● Task instructions: When a line of the entries contains "wait", please list that line.

[Data entries]

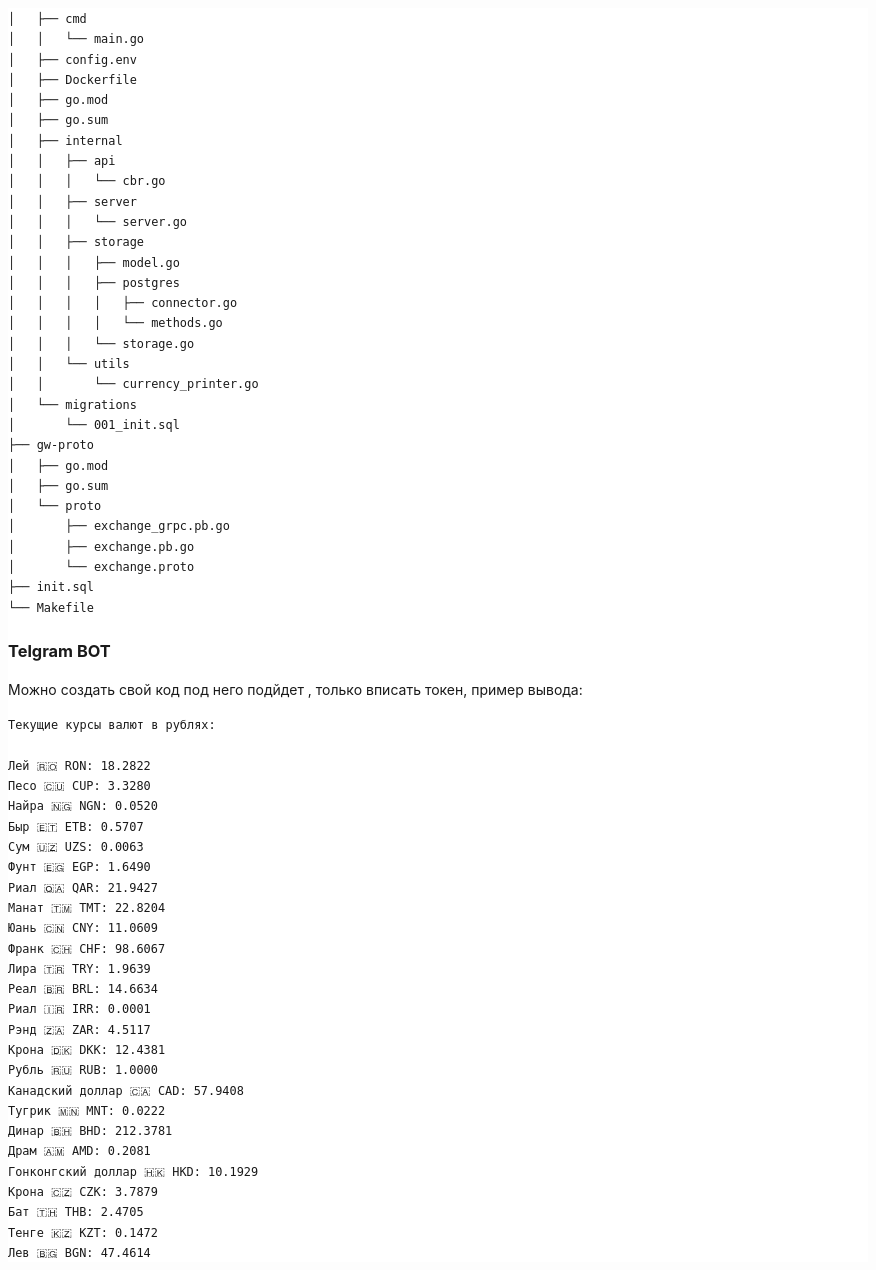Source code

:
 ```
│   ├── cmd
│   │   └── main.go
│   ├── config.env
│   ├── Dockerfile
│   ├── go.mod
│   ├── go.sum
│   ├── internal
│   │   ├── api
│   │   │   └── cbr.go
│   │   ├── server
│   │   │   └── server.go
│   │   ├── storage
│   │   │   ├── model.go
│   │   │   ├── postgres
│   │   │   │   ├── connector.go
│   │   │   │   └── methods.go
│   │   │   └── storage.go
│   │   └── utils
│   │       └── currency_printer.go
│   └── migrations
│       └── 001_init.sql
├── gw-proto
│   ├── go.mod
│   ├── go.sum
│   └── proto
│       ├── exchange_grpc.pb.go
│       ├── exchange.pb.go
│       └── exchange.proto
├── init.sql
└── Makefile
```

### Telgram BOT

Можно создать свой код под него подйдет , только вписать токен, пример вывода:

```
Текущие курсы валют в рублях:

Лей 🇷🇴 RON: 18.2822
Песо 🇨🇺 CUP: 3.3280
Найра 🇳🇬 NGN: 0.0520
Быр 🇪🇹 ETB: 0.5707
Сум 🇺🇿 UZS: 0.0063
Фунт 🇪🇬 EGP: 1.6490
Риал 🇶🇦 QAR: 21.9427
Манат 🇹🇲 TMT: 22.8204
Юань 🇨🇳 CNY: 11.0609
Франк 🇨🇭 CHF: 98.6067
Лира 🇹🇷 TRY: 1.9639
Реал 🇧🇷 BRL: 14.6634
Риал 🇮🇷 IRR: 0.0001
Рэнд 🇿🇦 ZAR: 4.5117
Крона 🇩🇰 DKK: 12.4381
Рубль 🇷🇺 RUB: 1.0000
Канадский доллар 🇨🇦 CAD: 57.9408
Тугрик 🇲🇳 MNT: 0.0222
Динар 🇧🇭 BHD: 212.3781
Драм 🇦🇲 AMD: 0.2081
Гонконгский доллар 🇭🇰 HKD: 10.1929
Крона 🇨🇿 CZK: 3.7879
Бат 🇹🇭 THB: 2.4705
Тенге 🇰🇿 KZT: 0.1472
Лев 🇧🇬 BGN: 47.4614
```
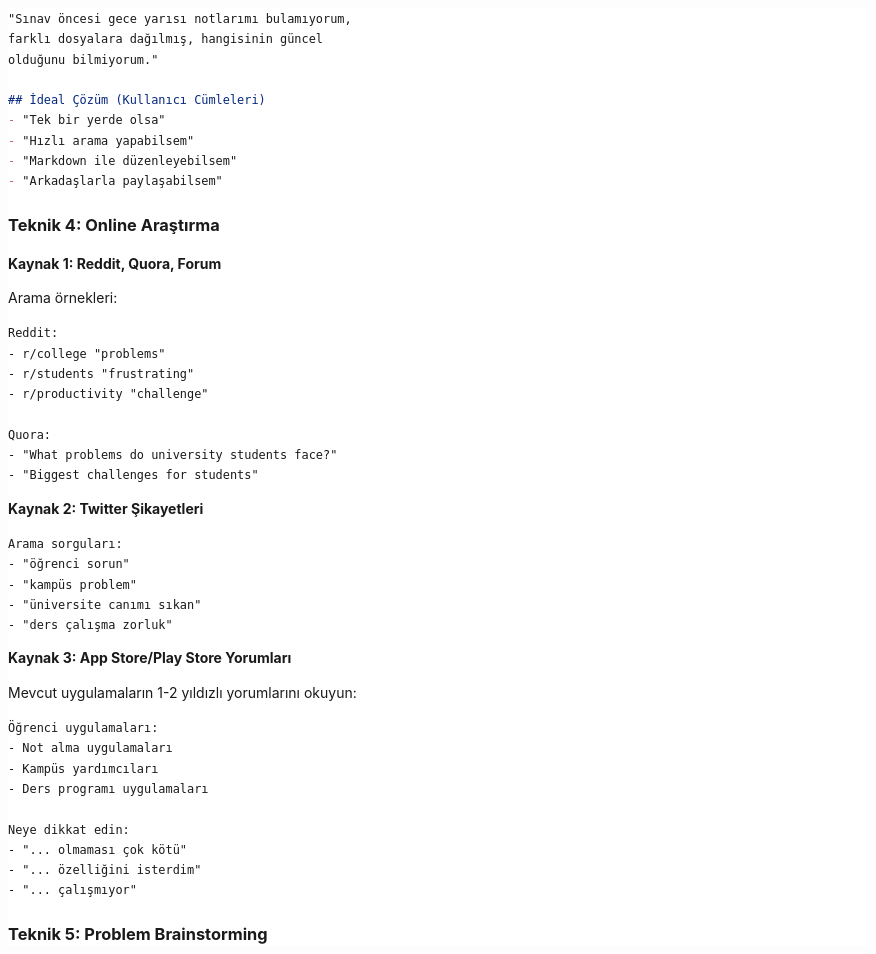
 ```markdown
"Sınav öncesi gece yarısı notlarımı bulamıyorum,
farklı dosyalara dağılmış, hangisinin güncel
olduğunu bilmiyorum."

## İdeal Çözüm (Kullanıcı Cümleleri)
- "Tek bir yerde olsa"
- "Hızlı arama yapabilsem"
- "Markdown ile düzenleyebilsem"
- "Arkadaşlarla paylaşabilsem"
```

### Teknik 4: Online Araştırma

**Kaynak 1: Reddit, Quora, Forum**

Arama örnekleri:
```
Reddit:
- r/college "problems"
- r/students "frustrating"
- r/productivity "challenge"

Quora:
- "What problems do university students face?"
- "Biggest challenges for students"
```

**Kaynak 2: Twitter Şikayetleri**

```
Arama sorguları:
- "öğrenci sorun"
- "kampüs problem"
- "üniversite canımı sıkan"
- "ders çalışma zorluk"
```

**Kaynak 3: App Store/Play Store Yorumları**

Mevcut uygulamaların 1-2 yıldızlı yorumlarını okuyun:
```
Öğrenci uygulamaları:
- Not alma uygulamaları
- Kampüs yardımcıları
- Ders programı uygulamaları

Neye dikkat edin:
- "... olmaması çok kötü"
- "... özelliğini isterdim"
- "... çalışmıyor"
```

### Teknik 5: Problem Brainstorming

--

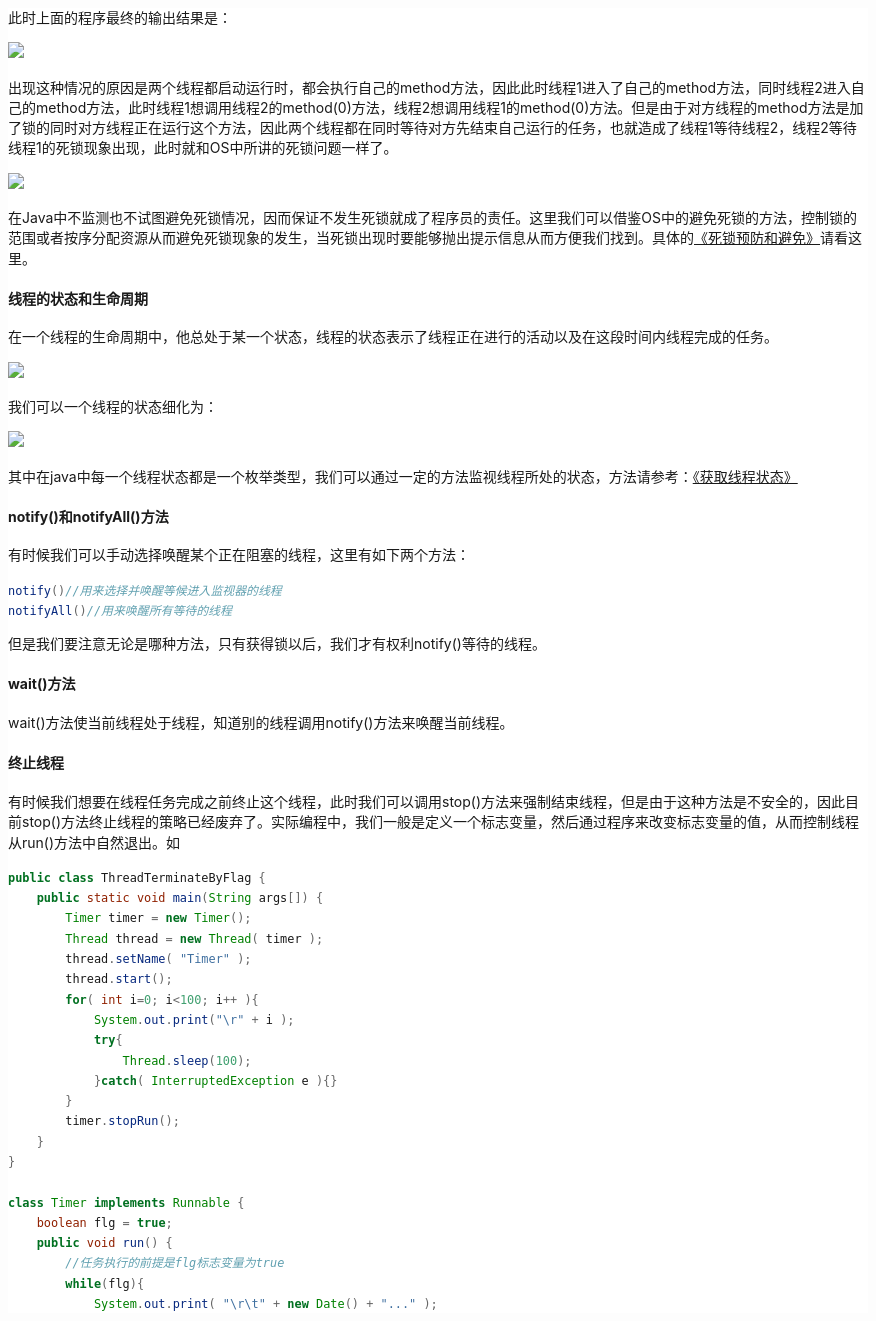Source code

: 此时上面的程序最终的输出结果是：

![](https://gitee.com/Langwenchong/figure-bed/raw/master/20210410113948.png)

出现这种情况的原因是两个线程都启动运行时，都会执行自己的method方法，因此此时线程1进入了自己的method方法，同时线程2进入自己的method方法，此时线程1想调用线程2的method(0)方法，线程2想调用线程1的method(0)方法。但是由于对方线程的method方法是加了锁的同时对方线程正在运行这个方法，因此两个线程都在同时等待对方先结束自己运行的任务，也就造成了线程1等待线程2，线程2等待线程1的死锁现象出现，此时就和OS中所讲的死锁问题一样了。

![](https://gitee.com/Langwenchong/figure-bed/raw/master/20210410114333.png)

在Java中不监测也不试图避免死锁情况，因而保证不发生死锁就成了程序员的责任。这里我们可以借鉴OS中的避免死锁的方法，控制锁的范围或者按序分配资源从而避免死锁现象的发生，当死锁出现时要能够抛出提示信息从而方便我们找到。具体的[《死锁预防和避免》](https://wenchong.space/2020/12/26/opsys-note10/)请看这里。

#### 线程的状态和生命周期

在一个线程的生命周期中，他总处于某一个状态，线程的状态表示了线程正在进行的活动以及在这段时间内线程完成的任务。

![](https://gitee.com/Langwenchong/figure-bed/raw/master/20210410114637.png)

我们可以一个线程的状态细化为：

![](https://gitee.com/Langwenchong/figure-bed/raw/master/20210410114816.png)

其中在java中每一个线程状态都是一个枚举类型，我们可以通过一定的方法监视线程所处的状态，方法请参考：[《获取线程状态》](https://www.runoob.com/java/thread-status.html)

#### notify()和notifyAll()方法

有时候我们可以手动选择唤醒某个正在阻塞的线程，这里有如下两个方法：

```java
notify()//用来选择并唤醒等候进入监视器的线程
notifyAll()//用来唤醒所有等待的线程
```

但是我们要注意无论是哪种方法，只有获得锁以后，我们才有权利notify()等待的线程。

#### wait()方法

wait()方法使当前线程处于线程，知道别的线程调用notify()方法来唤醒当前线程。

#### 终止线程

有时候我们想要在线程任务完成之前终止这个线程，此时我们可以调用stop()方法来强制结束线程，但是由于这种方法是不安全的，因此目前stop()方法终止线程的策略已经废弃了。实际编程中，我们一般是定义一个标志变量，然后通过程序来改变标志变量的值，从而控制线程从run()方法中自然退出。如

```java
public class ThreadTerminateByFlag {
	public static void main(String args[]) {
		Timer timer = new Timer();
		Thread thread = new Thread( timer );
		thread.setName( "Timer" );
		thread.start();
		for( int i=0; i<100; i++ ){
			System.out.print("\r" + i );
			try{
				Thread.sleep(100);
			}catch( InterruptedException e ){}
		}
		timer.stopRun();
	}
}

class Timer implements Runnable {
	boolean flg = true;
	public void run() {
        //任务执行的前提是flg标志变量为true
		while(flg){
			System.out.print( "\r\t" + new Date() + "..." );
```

==

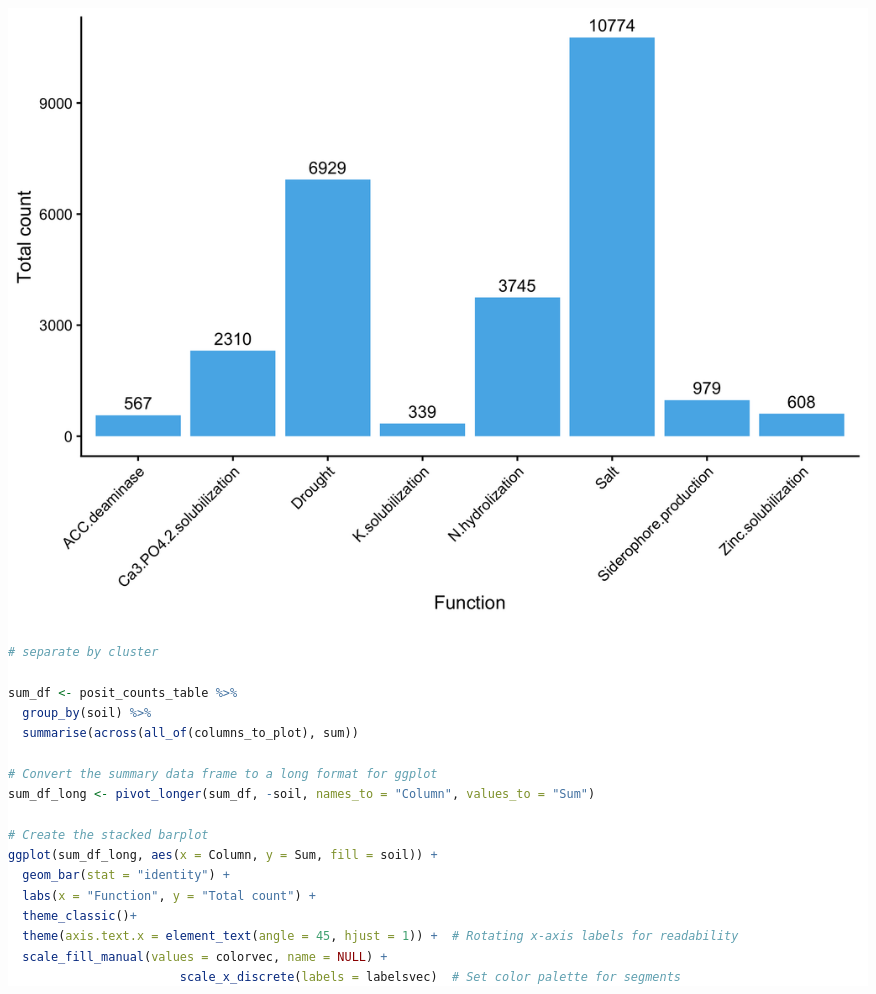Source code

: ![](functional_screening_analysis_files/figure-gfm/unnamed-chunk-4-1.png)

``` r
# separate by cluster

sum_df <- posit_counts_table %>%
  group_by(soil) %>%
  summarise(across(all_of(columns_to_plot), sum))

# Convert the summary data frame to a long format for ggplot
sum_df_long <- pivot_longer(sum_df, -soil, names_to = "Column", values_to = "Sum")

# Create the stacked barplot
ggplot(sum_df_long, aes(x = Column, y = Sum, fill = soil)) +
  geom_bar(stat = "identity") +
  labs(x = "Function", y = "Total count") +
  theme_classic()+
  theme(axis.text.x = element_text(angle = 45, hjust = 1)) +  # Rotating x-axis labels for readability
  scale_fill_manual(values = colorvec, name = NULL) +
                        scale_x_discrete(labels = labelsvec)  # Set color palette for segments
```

● The answer:
#### wait()方法
wait()方法使当前线程处于线程，知道别的线程调用notify()方法来唤醒当前线程。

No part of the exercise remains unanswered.